* [Problem requirements]: List, in order, the steps of true wet felting that the felting excerpt gives.

***** Excerpt

There are actually two basic forms of felting - dry and wet, with variations for both.

Dry felting is done with barbed needles - either one or two at a time by hand, which is one of the things I do. The water rabbit I made for Sondra is needle-felted. You take wool roving (and other fibers) and poke them over and over with the barbed needles and the fibers migrate and mesh together. You can actually needle felt a lot of different fibers, not just wool, and not just roving. I've seen some very cool things done using canvas as a base and all kinds of fabric scraps and fibers needled onto it. And using hand needles, you can make some neat 3-D things. I did a lady bug pin for my sister-in-law last year. (I'll add it to the gallery) There are felting machines - both home use (look like a sewing machine, but there's no thread, just a group of felting needles) and commercially - this is how the felt you buy in stores is generally made. (Just found out that Kunin will be using 100% post-consumer recycled soda bottles for their felts...)

Wet felting is a bit more complicated. There's true wet felting where you take roving and layer it and then wet it with soapy water and roll it around to agitate it and it turns into felt. I've never had much luck with this.

**********
***** Information shown

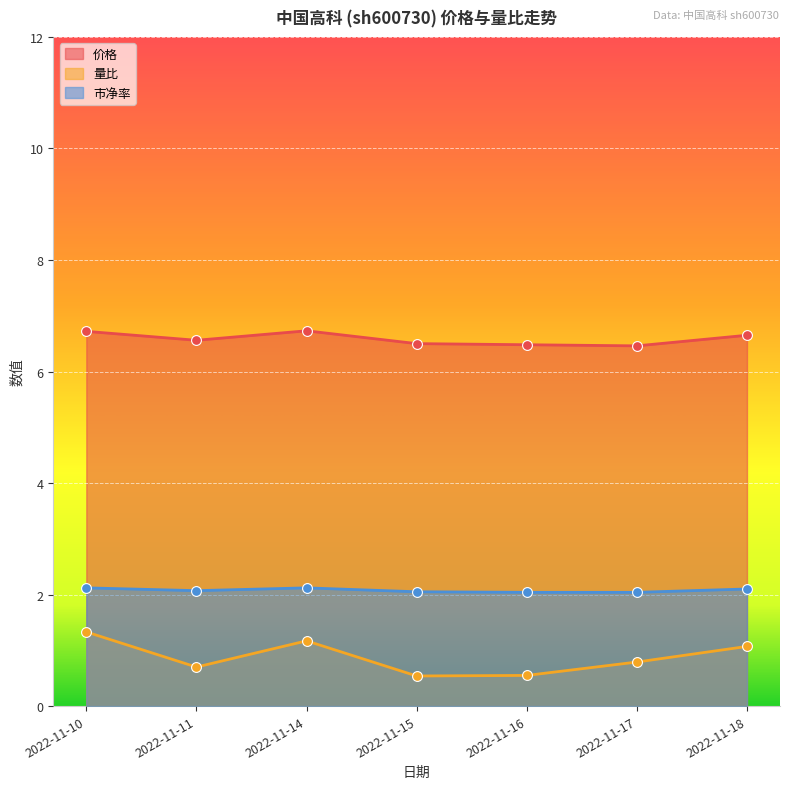

Which series contains the highest Y value?

价格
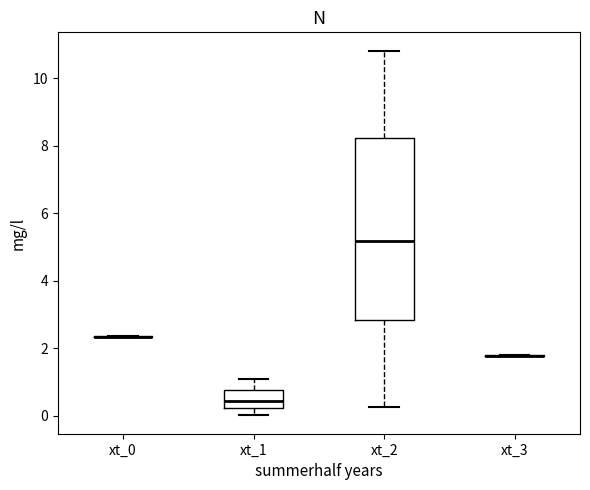

Reading left to right, read every box against the y-axis: the position of its median line, the range the box covers, and the ends of its whiskers. The values are not printed on the chart, so give them approximately, as read against the axis.

xt_0: box collapsed to a line at 2.4, whiskers 2.4 to 2.4
xt_1: median 0.4, box 0.2 to 0.8, whiskers 0.0 to 1.0
xt_2: median 5.2, box 2.8 to 8.2, whiskers 0.2 to 10.8
xt_3: box collapsed to a line at 1.8, whiskers 1.8 to 1.8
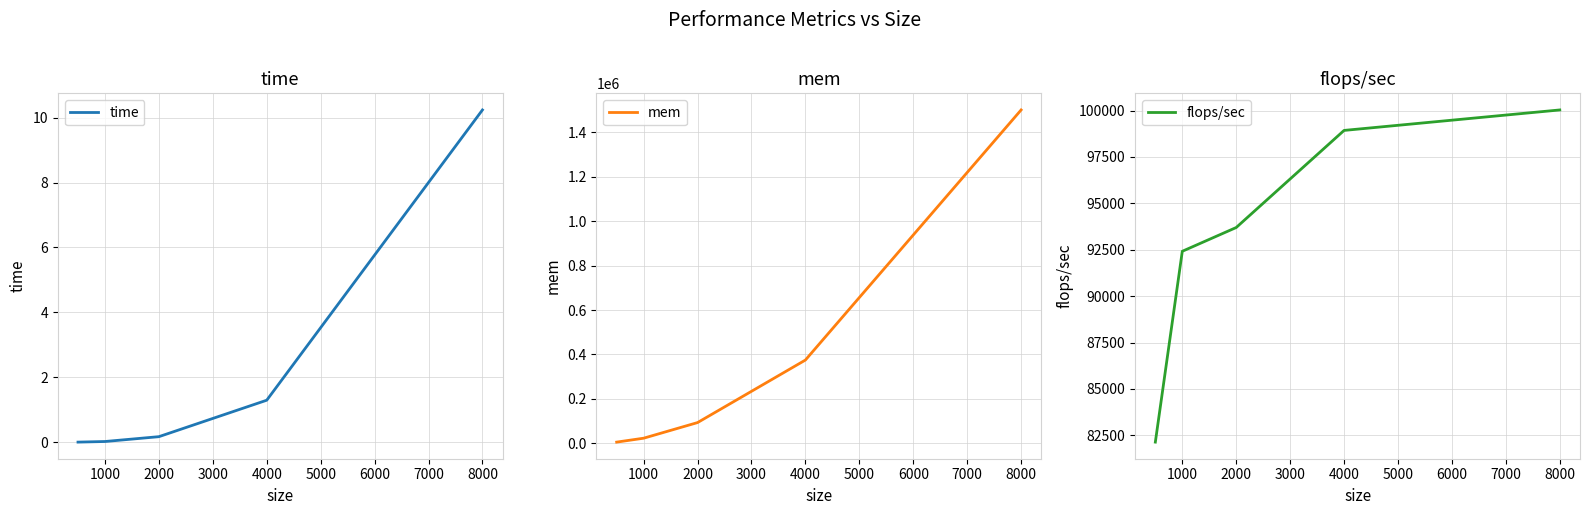

Is it true that time equals 10.2 at 8000?

True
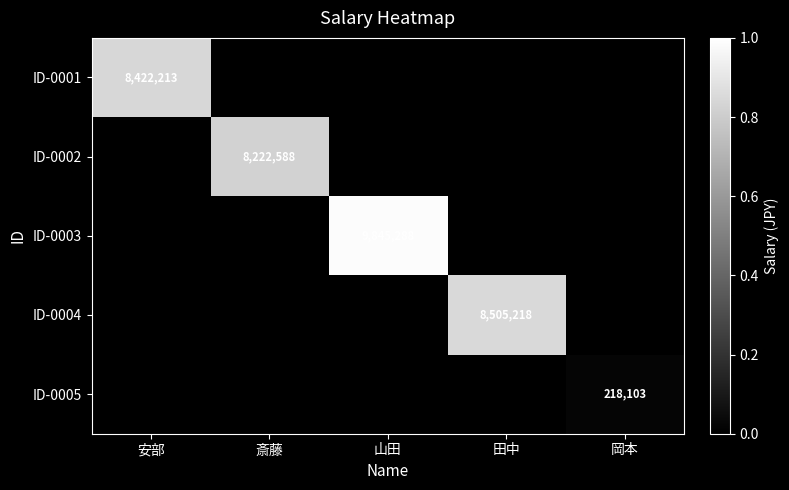

The value of ID-0001 at 安部 is 12038156. True or false?

False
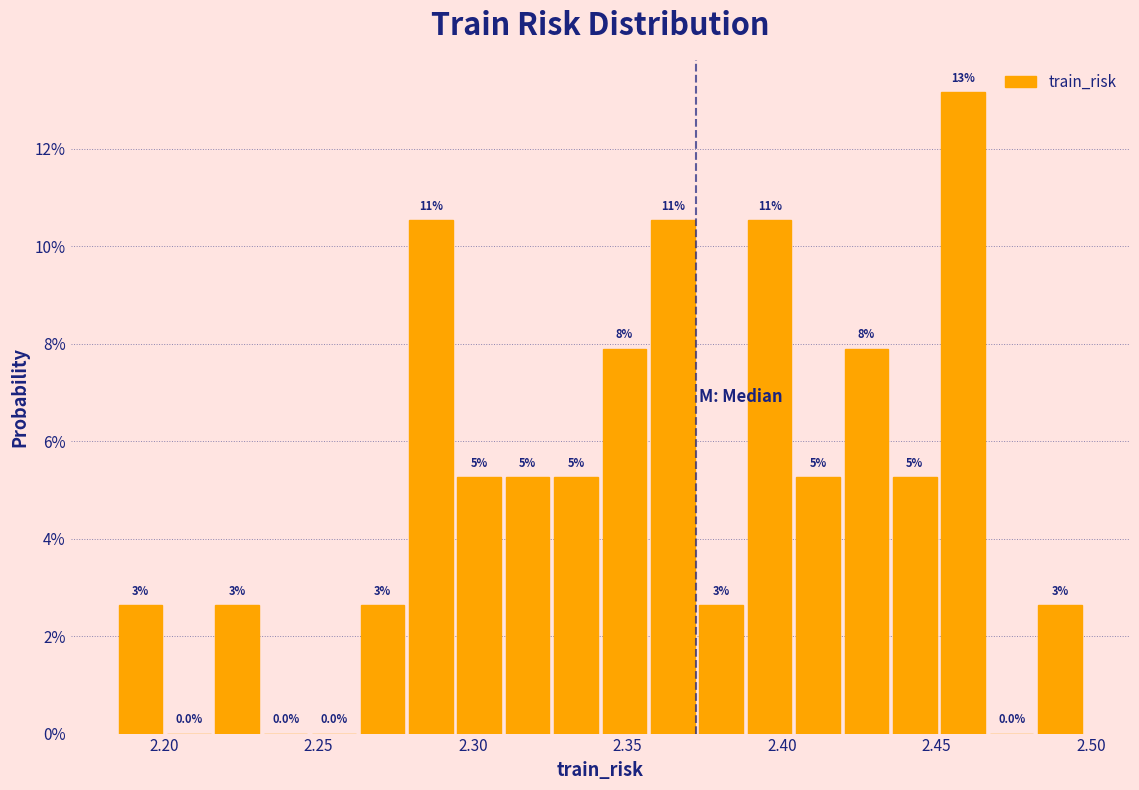

Read against the x-axis, roughly where is the centre of the tallest bar?

2.460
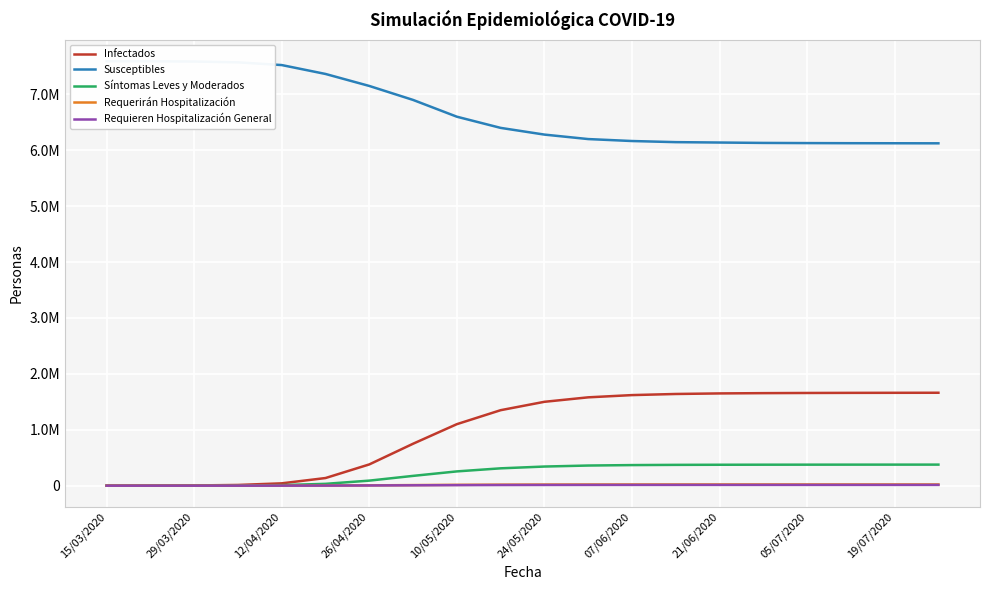

Which series has the widest spread of values?

Infectados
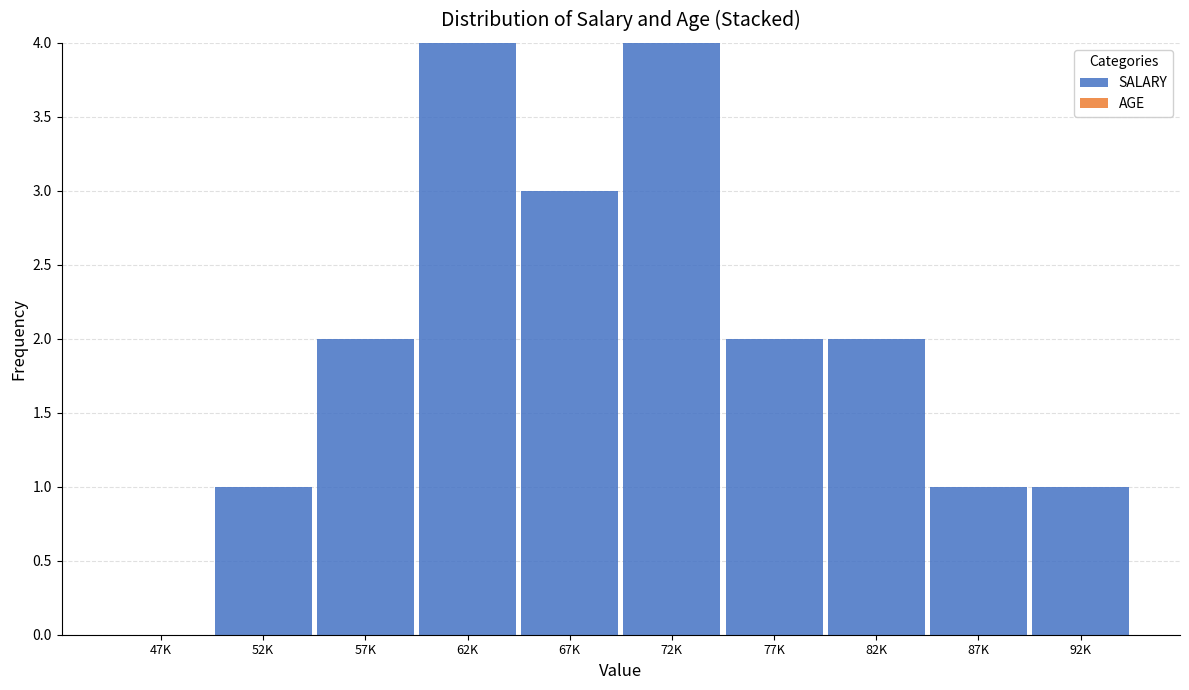

Reading right to left, what are all the values shown in this chart?

92K=1	87K=1	82K=2	77K=2	72K=4	67K=3	62K=4	57K=2	52K=1	47K=0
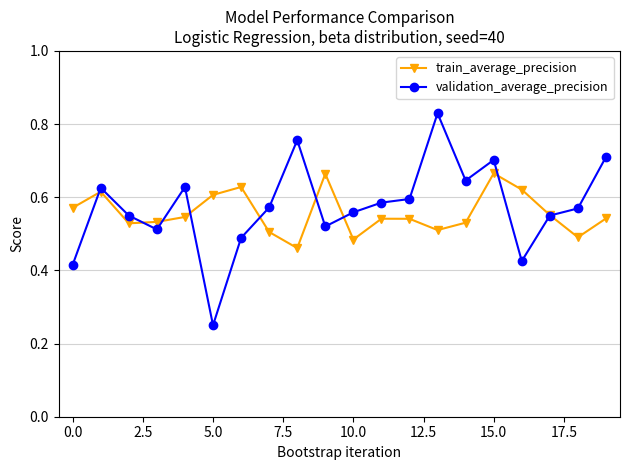

At how many categories does at least one series exceed 0?

20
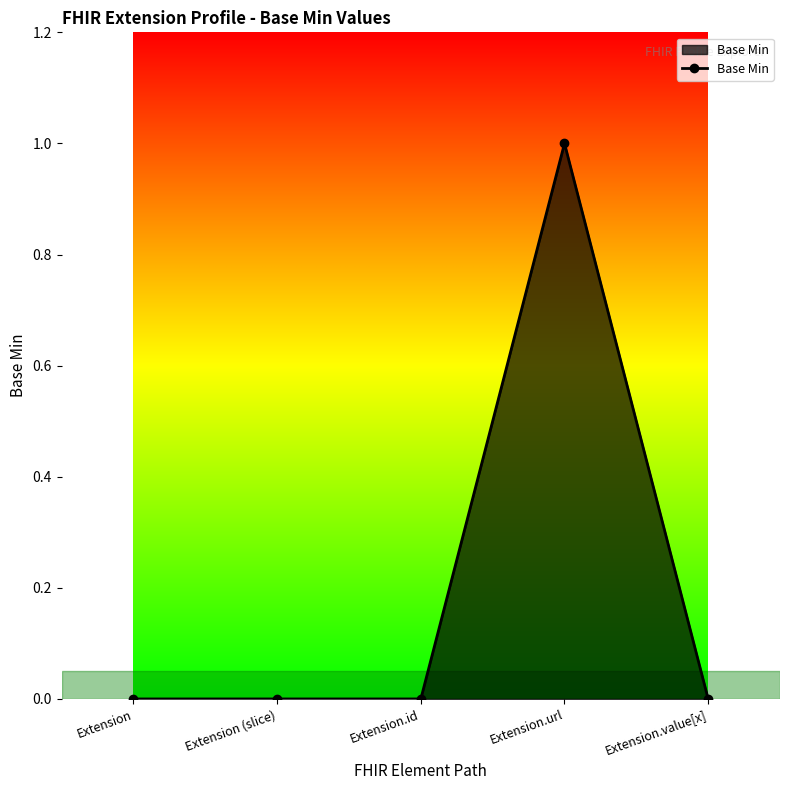

Reading left to right, extract all data points from this chart.

0	0	0	1	0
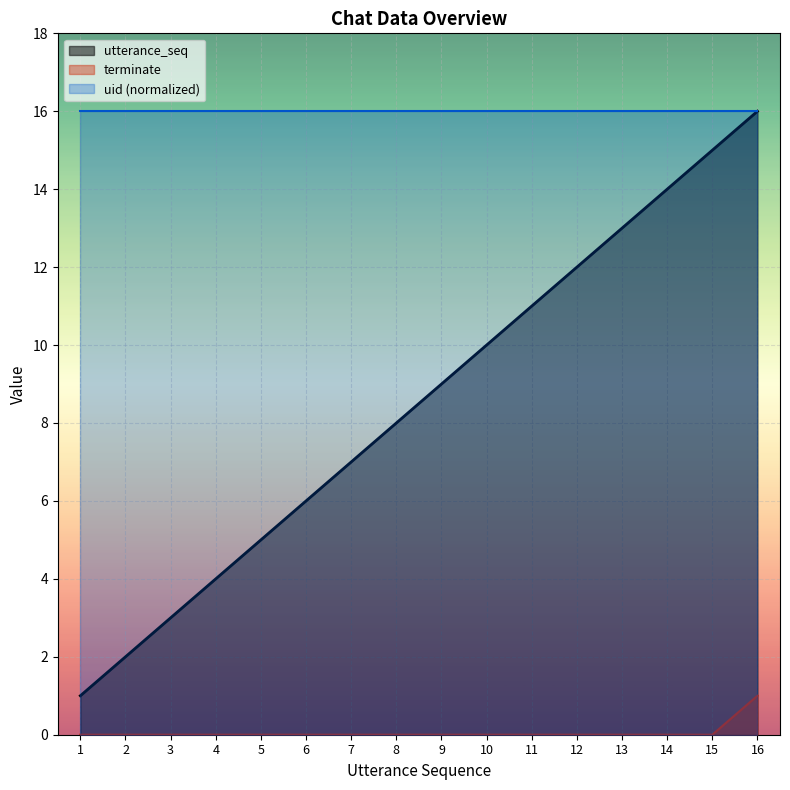

Where is terminate nearest to the value 0?

1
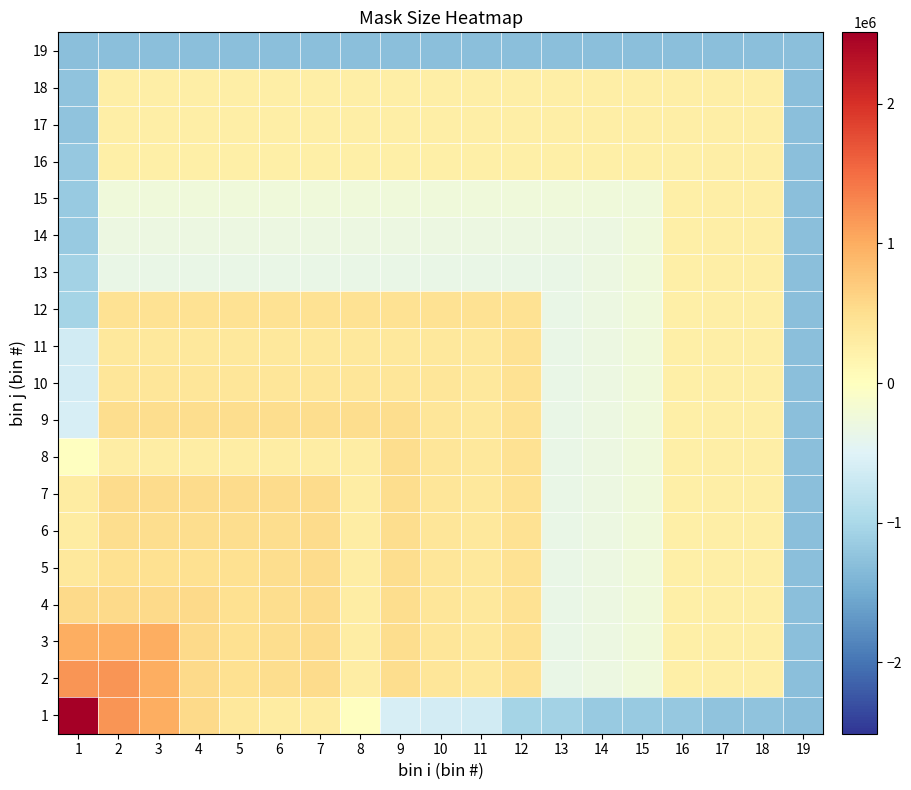

How many distinct data groups are displayed?

19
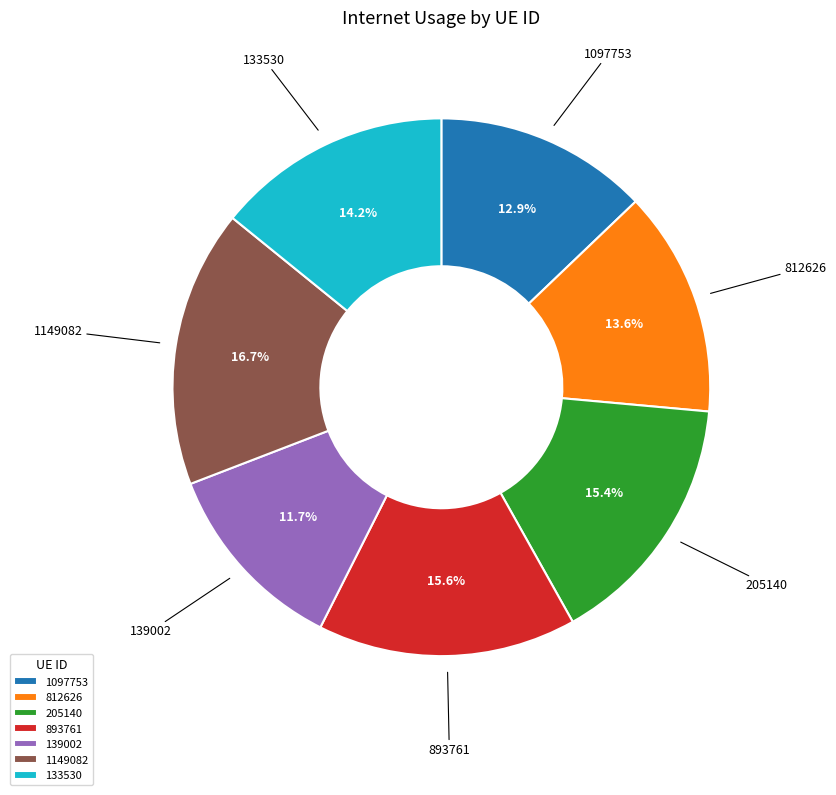

What percentage is the 1149082 slice, to the nearest percent?

17%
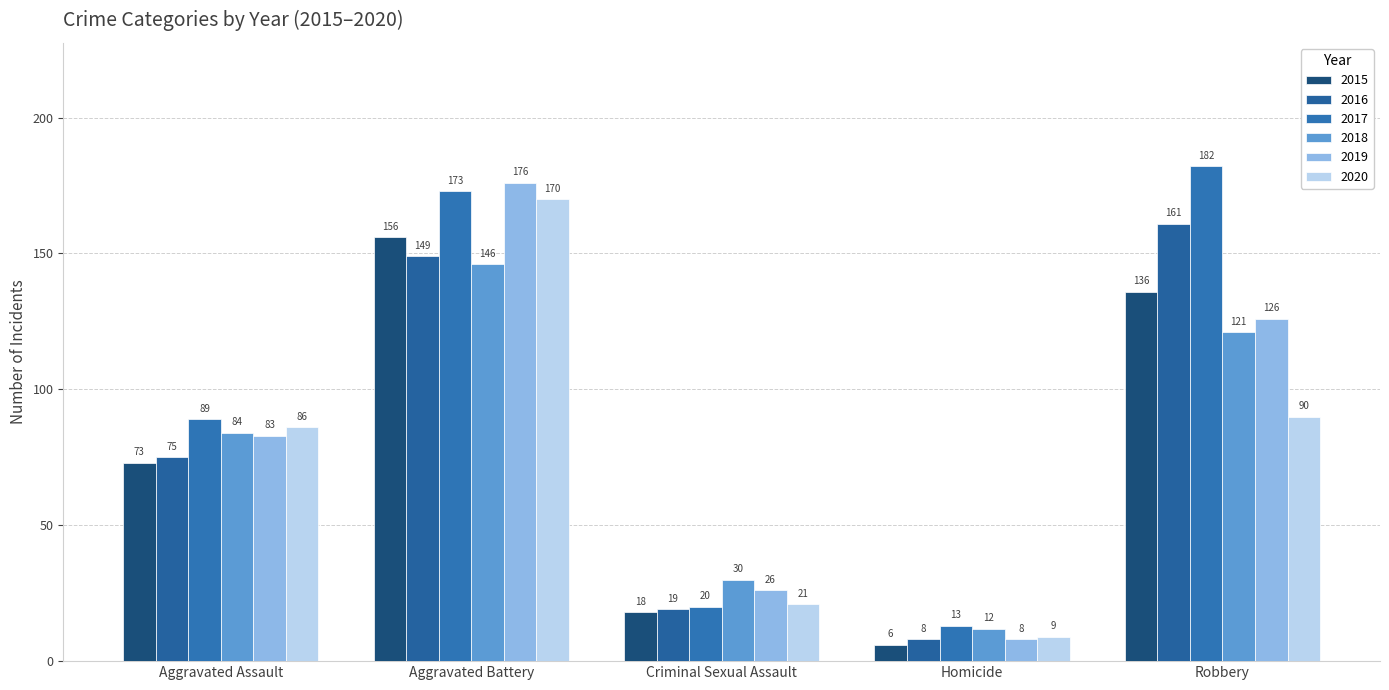

Count the number of categories in the chart.

5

**********

* [Response to the exercise]:
1. Take roving and layer it.
2. Wet it with soapy water.
3. Roll it around to agitate it, and it turns into felt.